(Texte source):
------------------------------------------------
On part le matin randonner vers le glacier du Svinafellsjökul
Le sentier borde un à-pic assez vertigineux, et que les paysages sont éblouissants. Quelques cairns sont posés le long du sentier. Les échelles sont juste pharaoniques. La masse de glace est plus qu’imposante.
On voit toujours une foule de touristes, et les rares Islandais disent à peine bonjour. Ils sont assez facile à reconnaître, ils roulent dans des 4×4 aux roues surdimensionnées. Pour les amateurs, j’ai d’ailleurs pris les dimensions en photo, car je ne savais même pas que ça existait.

Et celui là faisait partie des pneus les plus “route” qu’on a croisé sur les 4×4 islandais.
------------------------------------------------
(Consigne): Reprenez le texte sur la randonnée vers le glacier de « On part le matin » à « est plus qu’imposante. » en remplaçant chaque occurrence de « sentier » par « chemin ».

(Données fournies):
------------------------------------------------
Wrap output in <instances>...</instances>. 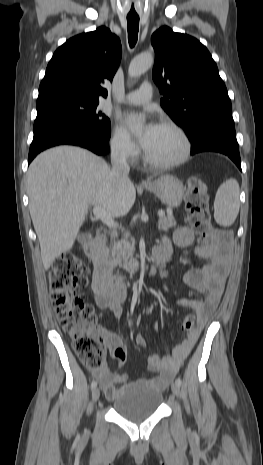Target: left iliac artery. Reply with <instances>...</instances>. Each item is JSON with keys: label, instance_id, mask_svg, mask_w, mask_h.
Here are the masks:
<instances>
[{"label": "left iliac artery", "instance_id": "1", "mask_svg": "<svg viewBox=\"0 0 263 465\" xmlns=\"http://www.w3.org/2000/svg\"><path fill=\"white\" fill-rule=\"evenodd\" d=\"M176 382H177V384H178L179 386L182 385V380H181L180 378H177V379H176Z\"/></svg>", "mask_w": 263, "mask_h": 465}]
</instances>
------------------------------------------------
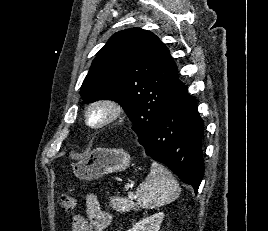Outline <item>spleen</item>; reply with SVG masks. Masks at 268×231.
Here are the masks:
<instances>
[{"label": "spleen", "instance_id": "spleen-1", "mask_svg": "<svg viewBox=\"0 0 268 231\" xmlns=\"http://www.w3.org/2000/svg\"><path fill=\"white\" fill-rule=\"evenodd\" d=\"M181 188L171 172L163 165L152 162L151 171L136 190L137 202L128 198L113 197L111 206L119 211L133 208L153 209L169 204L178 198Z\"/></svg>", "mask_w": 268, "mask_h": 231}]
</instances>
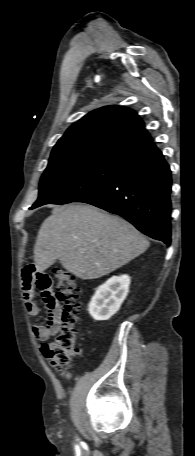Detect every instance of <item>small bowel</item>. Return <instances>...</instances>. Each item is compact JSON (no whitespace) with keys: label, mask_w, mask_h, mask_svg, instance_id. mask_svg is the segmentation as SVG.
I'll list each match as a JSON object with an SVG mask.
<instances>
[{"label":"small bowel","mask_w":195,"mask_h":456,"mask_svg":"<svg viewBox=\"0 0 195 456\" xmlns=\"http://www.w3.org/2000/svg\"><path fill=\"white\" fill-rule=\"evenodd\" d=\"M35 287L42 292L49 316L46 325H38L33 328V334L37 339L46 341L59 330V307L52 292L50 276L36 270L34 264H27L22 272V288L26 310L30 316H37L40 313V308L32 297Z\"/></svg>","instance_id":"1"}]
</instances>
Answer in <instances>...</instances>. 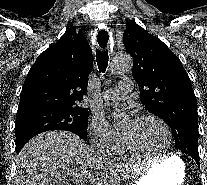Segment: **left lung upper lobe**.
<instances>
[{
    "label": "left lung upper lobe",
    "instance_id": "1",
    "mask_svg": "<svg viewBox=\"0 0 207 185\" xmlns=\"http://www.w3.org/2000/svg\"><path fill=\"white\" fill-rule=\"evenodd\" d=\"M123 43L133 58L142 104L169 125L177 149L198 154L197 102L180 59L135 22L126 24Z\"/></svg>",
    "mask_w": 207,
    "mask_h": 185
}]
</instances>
------------------------------------------------
(Résultat obtenu):
On part le matin randonner vers le glacier du Svinafellsjökul
Le chemin borde un à-pic assez vertigineux, et que les paysages sont éblouissants. Quelques cairns sont posés le long du chemin. Les échelles sont juste pharaoniques. La masse de glace est plus qu’imposante.